ASSIGNED TASK
Reproduce each line of the entries that carries "take".

EXTRACTED INFORMATION
=-=-=-=-=
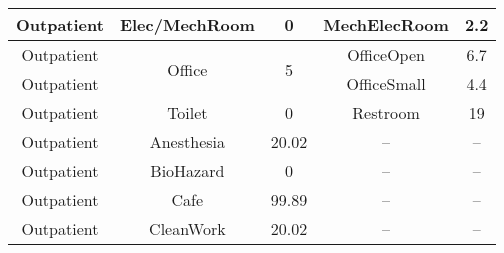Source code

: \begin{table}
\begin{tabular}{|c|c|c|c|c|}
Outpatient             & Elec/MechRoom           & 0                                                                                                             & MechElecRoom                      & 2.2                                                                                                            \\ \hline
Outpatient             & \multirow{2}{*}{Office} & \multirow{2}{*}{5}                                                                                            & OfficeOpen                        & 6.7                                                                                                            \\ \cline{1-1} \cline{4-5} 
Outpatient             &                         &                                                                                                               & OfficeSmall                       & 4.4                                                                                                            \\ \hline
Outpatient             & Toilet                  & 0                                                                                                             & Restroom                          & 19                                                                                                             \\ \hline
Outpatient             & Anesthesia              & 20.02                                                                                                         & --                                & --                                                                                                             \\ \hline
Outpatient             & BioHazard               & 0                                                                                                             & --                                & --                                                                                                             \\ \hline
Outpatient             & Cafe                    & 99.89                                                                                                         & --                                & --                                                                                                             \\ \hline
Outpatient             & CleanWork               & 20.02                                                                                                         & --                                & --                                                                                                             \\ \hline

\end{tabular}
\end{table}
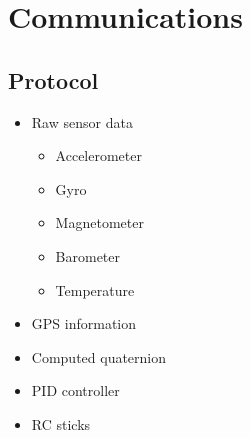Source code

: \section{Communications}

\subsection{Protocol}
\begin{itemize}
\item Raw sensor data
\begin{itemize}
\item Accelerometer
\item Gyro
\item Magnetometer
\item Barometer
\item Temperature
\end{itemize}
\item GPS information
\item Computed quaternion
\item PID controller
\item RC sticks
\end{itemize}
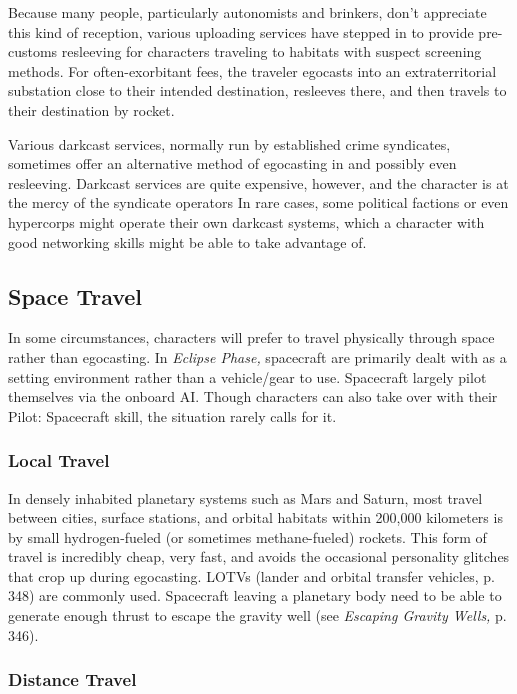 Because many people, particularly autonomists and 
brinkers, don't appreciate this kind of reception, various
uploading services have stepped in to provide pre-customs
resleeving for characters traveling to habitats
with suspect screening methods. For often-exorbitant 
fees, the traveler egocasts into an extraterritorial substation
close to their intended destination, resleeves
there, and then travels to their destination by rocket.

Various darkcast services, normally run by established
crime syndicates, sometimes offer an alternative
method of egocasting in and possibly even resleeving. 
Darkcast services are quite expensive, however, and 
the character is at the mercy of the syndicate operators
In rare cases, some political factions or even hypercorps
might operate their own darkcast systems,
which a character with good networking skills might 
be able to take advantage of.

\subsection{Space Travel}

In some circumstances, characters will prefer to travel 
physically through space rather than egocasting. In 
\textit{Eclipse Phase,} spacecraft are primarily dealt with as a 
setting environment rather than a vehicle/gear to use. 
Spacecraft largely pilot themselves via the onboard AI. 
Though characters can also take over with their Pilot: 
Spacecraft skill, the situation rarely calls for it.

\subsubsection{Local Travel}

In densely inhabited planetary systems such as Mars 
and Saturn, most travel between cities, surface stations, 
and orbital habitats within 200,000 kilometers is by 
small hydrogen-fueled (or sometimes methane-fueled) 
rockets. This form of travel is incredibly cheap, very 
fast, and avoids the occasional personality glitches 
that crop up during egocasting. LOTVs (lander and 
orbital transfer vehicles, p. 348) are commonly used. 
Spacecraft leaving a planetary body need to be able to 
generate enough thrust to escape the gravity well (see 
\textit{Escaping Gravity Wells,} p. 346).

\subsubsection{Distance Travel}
=-=-=-=-=
THE COMPLETED TASK
be able to take advantage of.
Though characters can also take over with their Pilot: 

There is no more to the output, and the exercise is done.